Привычная жизнь и мироощущение звезды были нарушены чем-то посторонним, находящимся далеко за пределами её понимания. Если бы морская звезда умела говорить, она сообщила бы ракам, как окружающий её мир неожиданно изменился, треснул напополам, но и такое выражение было бы не совсем точным. Окружающий пейзаж на миг потерял чёткость, а затем раздвоился и потёк в разные стороны. Звезда, ошарашенная нежданными переменами, на некоторое время решила отключить все рецепторы, чтобы не видеть двоящегося мира. Это помогло. Когда она открыла глаза, мир восстановился. «Теперь опять всё будет в порядке» – сказала сама себе звезда, хотя внутри продолжало оставаться саднящее чувство того, что за мгновения, проведённые в странном смятении, она потеряла некоторую часть самой себя. Невдомёк было морской звезде, как близки к истине её ощущения. Не могла она знать и того, где и как будет теперь жить отторгнутое от неё нечто, где и при каких обстоятельствах придётся ей встретиться с тем, что до сего момента являлось частью её, а теперь стало самостоятельным, маленьким, но стремительно растущим существом, снабжённым её же памятью, но уходящим в мир другими путями.
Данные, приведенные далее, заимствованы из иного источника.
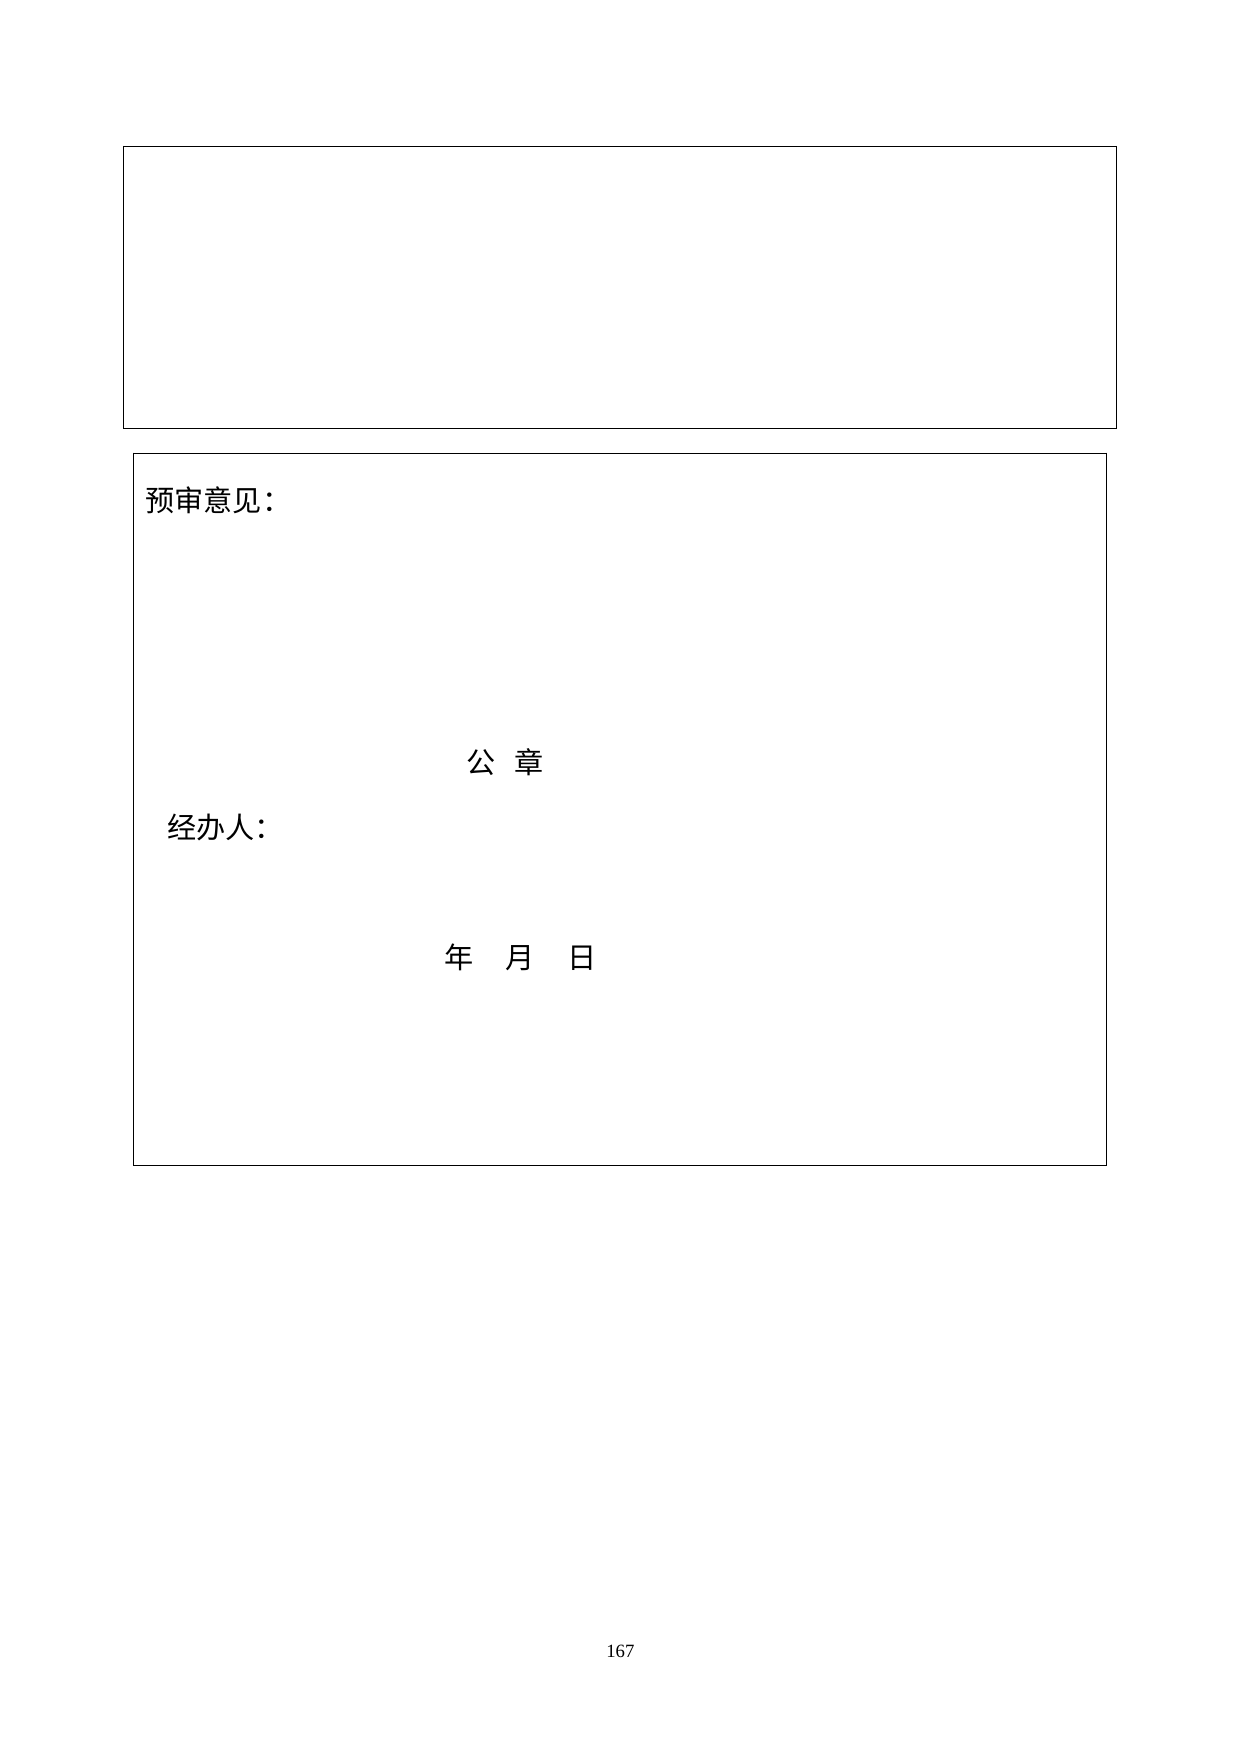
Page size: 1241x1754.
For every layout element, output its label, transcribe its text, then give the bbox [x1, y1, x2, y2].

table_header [124, 147, 1116, 428]
table_header 预审意见： 公 章 经办人： 年 月 日 [134, 454, 1106, 1165]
Старый рак обратился к дурачку:

– Теперь что скажешь?

– Бегут – ответил легкомысленный оболтус – чего ещё сказать?

– Оба?

– Ну.

– И оба соображают?

– А-то! Их же стало двое!

– А если я тебе ногу оторву?

– Не надо, дяденька! Я ничего плохого не делал! – завизжал дурачок, пытаясь высвободиться.

– А чего? – не унимался старый рак – побежите себе! Ты в одну сторону, нога – в другую!

– Отпусти отрока! – вступился зелёный – Останется без ноги до следующей линьки!

– И не беда – упорствуя в садистическом легкомыслии, заявил старый – был один рак, станет – два! Из него – нога отрастёт, а из ноги – новый отрок всем нам на радость!

– Из ноги ничего не вырастет! – попытался вразумить сумасброда зелёный.

– От чего же?

– Да от того, старый пень, что станет она – мёртвой! – вклинился в спор последователь Креветки.

– Да? – деланно удивился старый рак – а разве она не часть чего-то целого?

– Часть! Часть! – закричали некоторые раки.

– Ну и славно! – обрадовался садист и, оттяпав от ноги невинного юноши аж два членика, сообщил – Готово!

Невинный дурачок пустился бежать со всех оставшихся ног. Он не столь сожалел о приобретённом уродстве, сколь радовался утерянному пленению.

– Живодё-о-о-ор! – пронеслось над всей честной компанией.

– Что не так? – оборотился живодёр к окружающим – Вот, вполне живая нога. Во-первых, это – несомненно, часть того целого, которое убегает вон туда, – он махнул в ту сторону, где скрылся юный калека – во-вторых, она по идее может продолжить свою жизнь, если на то будет воля Омара, и в-третьих, посмотрите: у неё явно есть рефлексы! – он прищемил торчащий из ноги нерв и нога дёрнулась, растопырив маленькую клешню. Учёный рак, тот, что с актинией на спине, поморщился и заявил:

– Действительно, с возрастом некоторые выживают из ума. Пойдёмте, господа, пока он всем ноги не оторвал.

– Погоди, учёный! – старый рак – обратился к носителю актинии – тебе я точно сейчас поотрываю ноги, чтобы они не мешали тебе ответить на вопрос: почему эта нога менее живая, чем отдельный луч морской звезды?